## MATERIAL FOR THIS TASK
►

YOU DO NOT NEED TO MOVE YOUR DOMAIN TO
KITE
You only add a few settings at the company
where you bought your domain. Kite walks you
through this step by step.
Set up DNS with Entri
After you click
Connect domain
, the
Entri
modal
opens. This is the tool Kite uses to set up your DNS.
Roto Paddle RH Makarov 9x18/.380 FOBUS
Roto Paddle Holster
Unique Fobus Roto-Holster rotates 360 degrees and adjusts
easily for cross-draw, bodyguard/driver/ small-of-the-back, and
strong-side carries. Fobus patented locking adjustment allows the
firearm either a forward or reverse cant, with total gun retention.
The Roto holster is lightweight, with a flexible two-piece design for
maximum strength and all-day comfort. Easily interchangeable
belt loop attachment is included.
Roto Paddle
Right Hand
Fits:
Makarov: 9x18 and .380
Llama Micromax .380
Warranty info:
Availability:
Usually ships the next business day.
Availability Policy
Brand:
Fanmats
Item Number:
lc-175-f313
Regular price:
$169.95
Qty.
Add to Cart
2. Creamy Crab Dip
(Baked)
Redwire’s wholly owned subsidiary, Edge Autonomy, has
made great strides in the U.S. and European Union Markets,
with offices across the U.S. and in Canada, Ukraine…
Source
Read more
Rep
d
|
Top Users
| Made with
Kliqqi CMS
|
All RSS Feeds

◄

## ASSIGNMENT
When a line holds the string "Availability", pull it out of the listing.

## TASK ANSWER
Availability:
Availability Policy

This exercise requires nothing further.